I imagine it's quite daunting to be an entrepreneur right now. You look at the slew of headlines in the last year or so and they paint a bleak picture of the state of tech startups and VC funding; to be clear, challenges remain. Persistently high interest rates have made VCs more risk-averse and selective, while many startups continue to struggle to raise money as funding levels have dropped in the last year.
But entrepreneurs start companies in every environment — and I recently found myself in a big room full of them. Last week, I attended the START Summit with a bunch of students and young founders (and founder hopefuls) in St. Gallen, Switzerland. Complete with a unicorn statue that faithful Sifted readers might remember from last year's summit, the mood of the conference seemed cautiously optimistic.
I took the chance on stage to ask a few German VCs — Judith Dada, partner at General Catalyst/La Famiglia, Alex Schmitt, partner at Lightspeed Venture Partners and Rainer Märkle, general partner at HV Capital — what advice they had for founders trying to raise in these difficult times, and what they should be aware of considering the bar to write that cheque is higher.
Schmitt advises founders starting companies not to get bogged down: it'll likely be a good number of years before you sell your business — and probably in a very different market to today. "While it's important to understand the environment that you're in, you're building now for something in the future, which will change anyway,” he says.
Still, today’s market will certainly affect your deal terms and valuation. You’d be advised not to go for the absolute minimum dilution by trying to get “some crazy valuation,” says Dada, adding that founders should anticipate parting with 15% to 25% of their company in typical (read: not crazy-competitive) rounds. And unless you’re building a hyped AI company, you shouldn’t expect to get 20 term sheets. But one thing you should expect, especially in early funding rounds, is a “clean” term sheet without onerous veto voting rights or multiple liquidation preferences, the VCs say.
It’s also not so easy anymore to get customers for your product, as company budgets have been slashed. But if you do have some buyers lined up, “traction is something that’s really gold, and it helps you massively in your fundraise,” says Schmitt. The VCs say that having a roster of customers means more now than it did in 2021.

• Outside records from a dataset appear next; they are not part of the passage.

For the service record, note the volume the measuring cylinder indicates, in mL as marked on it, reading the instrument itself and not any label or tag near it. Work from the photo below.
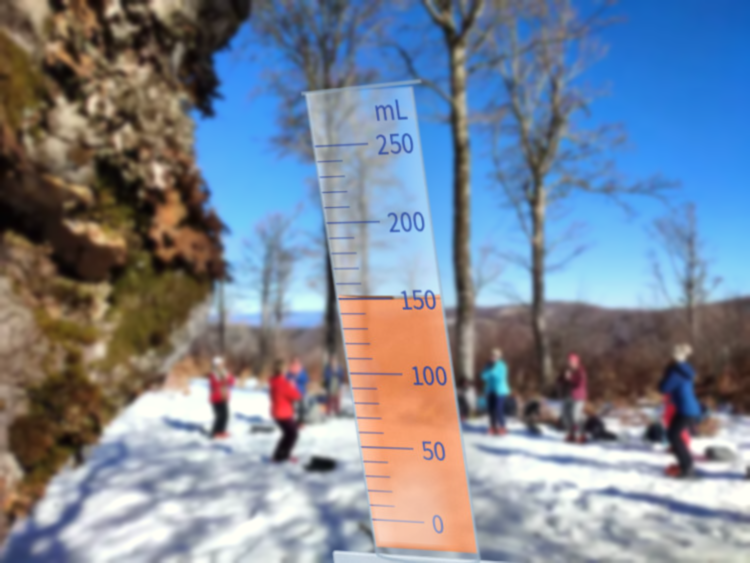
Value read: 150 mL
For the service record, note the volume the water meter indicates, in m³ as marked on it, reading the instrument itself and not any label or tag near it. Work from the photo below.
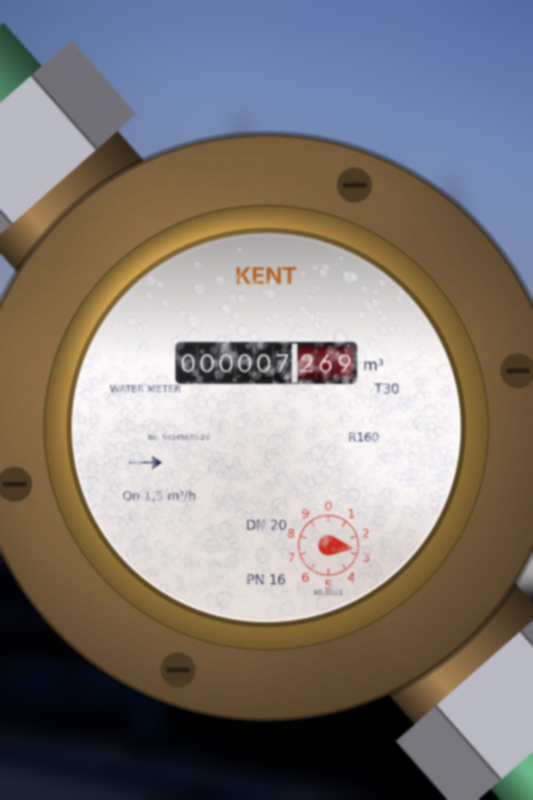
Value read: 7.2692 m³
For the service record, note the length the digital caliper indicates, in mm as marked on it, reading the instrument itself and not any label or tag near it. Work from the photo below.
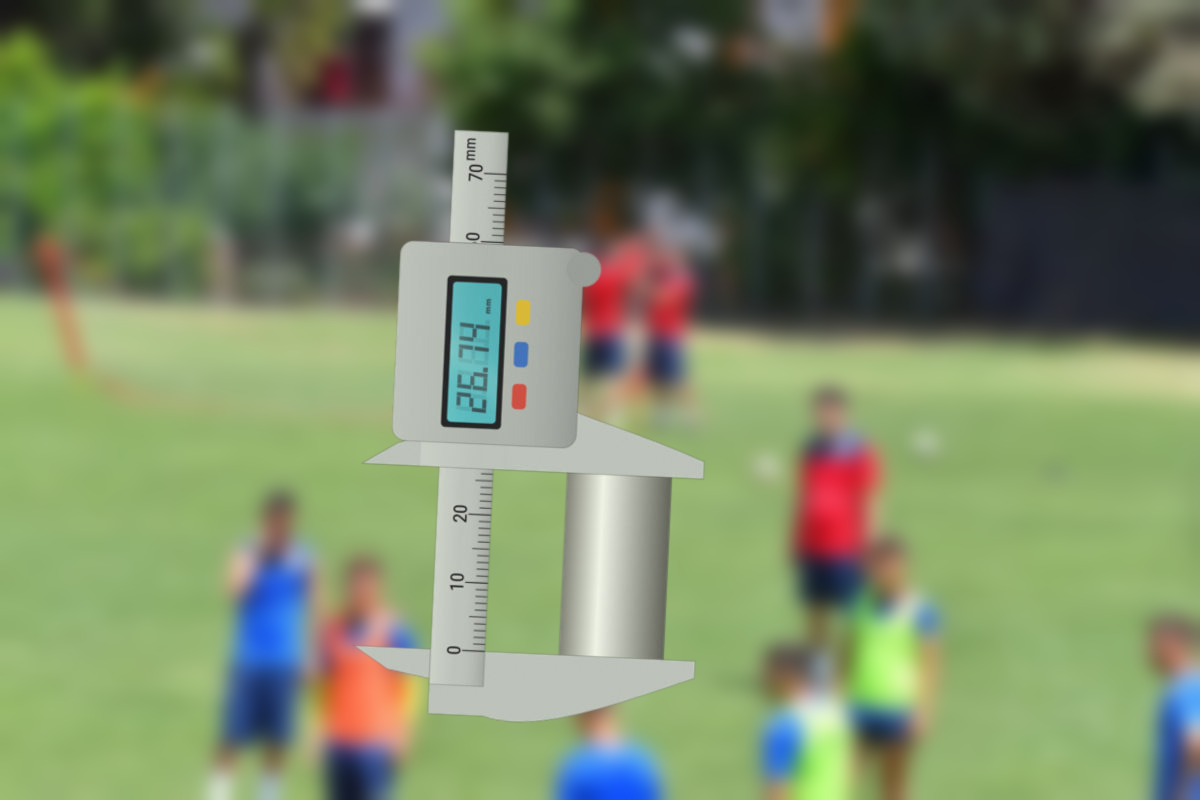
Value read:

In general, Schmitt urges founders to “account for more time, account for more runway” when raising money. The time to raise a Series B round, for instance, has grown by 85%, according to recent Carta data.
Founders shouldn’t “get distracted by good news, bad news,” Märkle adds. “Navigate, pivot, change, adapt, but focus on finding a real solution. All the rest — the funding rounds, the valuations, your partners, at some point the exit — will then strictly be a result.”
To be sure, it all sounds pretty upbeat. Märkle even jokes that “every year you come to the stage and you say, 'Actually, this year is the very best time to fund a company and start a company'. But actually [in] '24, it's really true.”
We’re not out of the woods yet though, and the reality is that fundraising, by and large, is still a challenge for many startups. Meanwhile, companies around the world are defaulting on their debt at the fastest rate since the financial crisis, while European startups are also reportedly increasingly turning to more complex debt raises amid the lack of capital.
But there are some early green shoots in the fundraising market, and VCs tell me they’re getting busier this spring. For the sake of new founders raising money right now, we can only hope that Märkle’s prediction is true: That 2024 really is the best time to start a company. Time, of course, will tell.